Die Verspannung in Kristallgittern ist ein Maß für lokale oder globale Abweichungen von der idealen periodischen atomaren Anordnung. Diese Abweichungen führen in der Regel zu veränderten physikalischen Eigenschaften von kristallinen Materialien. Während dieser Effekt in einigen Fällen nachteilig sein kann, wird er im Bereich des Halbleitertechnik häufig genutzt, um die Materialeigenschaften für eine spezifische technologische Anwendung zu optimieren. Dieses Konzept ist besonders wichtig in Bereichen wie der Mikroelektronik, der Optoelektronik und der Photonik, wo kleine Abweichungen des Gitters signifikante Auswirkungen auf das Materialverhalten haben können.

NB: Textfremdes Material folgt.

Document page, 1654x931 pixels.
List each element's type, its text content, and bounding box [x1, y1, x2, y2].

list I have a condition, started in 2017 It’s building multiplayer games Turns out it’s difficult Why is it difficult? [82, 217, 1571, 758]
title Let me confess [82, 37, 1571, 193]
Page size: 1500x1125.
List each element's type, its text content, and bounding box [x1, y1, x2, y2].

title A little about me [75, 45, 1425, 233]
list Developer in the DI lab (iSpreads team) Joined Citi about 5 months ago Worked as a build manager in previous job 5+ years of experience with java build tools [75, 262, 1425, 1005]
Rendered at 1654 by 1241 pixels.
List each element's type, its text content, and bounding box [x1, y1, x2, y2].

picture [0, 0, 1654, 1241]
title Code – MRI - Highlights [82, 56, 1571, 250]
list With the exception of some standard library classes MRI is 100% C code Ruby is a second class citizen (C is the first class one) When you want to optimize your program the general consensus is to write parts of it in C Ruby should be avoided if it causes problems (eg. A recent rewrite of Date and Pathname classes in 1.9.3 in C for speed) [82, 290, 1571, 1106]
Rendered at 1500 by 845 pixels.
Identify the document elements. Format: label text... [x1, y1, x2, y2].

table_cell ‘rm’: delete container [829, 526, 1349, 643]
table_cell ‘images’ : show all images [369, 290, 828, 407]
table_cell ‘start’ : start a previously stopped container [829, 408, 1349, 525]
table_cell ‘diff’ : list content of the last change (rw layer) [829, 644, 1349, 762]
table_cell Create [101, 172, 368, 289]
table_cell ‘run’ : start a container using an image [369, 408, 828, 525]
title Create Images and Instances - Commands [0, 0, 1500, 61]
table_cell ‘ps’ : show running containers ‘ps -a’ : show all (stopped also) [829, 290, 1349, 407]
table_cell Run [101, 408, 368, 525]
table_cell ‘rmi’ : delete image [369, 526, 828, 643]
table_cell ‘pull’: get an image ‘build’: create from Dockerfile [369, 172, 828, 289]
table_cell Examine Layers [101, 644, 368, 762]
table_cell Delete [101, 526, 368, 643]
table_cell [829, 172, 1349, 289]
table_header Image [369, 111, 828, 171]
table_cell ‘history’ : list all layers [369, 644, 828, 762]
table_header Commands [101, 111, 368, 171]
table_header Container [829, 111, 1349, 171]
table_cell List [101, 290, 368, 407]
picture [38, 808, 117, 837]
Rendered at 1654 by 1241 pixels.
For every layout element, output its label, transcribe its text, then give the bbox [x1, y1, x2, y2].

Es gibt verschiedene Ansätze, um Gitterverspannung in einem funktionalen Material oder Bauteil einzubringen oder abzubauen. Dazu gehören Legieren, das Aufwachsen dicker Pufferschichten oder Mikrostrukturierung, um die geometrischen Grundbedingungen umzugestalten. Traditionell ist es jedoch schwierig, die durch Strukturierung resultierenden mikroskopischen Gitterverzerrungen zu verstehen oder zu messen, da die meisten experimentellen Methoden nur einen Zugang bestimmten Komponenten des Verspannungstensors erlauben. Im Gegensatz dazu hat die aktuelle Studie demonstriert, dass mithilfe von 5D-Röntgendiffraktionsmikroskopie beispiellose Einblicke in die Verspannungsverteilung in einer Ge1-xSnx/Ge-Mikrostruktur gewährt werden (Abb. 2), welche durch epitaktische Fehlpassung, Legierungsbildung und Mikromusterung entstehen. Die Technik basiert auf einem feinen Röntgenstrahl, der auf einen Größe von ca. 50 nm fokussiert wird und erlaubt, eine mikroskopische Probe in Beugungsgeometrie zu abzuscannen. Basierend auf von IKZ-Wissenschaftlern entwickelten theoretischen Grundlagen konnte der vollständige Verspannungstensor durch Kombination mehrerer solcher Messungen rekonstruiert werden.
Ge1-xSnx-Legierungen haben einstellbare elektronische und optische Eigenschaften, was sie ideal für moderne Halbleiteranwendungen macht. Die Funktion der untersuchten Ge1-xSnx/Ge-Bauteile als Infrarot-Laser beruht auf der Einstellung des Zinngehalts von x ≈ 11 % und elastischer Spannungsentlastung durch lithografische 3D-Stukturierung. Dabei dienen diese Maßnahmen dazu, die Bandlücke von indirekt nach direkt zu verschieben und die Lasertemperatur zu erhöhen. Durch die Vermessung aller (Scher- und Normal-) Komponenten (Abb. 1) der Gitterverspannung innerhalb der Mikrostruktur konnten verschiedene Beiträge von Gitterfehlern, Legierungsschwankungen und der Strukturierung deutlich unterschieden werden. Darüber hinaus ermöglichte die hohe Eindringtiefe der Röntgenstrahlen eine tomografische Ansicht verschiedener Schichten in der Heterostruktur. Die gewonnenen Ergebnisse konnten anschließend für einen Abgleich mit modernen theoretischen Modellen zur Vorhersage der Gitterverspannung verwendet werden.
Die Experimente wurden am Europäischen Synchrotron (ESRF) unter der Leitung des IKZ und in Zusammenarbeit mit Partnern vom IHP – Leibniz-Institut für innovative Mikroelektronik in Frankfurt (Oder), der RWTH Aachen, der Universität Mailand-Bicocca, dem Forschungszentrum Jülich und dem CNR-Institut für Mikroelektronik und Mikrosysteme, Italien, durchgeführt. Die demonstrierte Möglichkeit, Gitterspannungen in 3D-Mikrostrukturen mit hoher Präzision und hoher räumlicher Auflösung zu vermessen, eröffnet neue Wege für die maßgeschneiderte Gestaltung von Materialeigenschaften auf der Nanoskala, die letztendlich zur Entwicklung effizienterer elektronischer und optoelektronischer Bauteile führen können.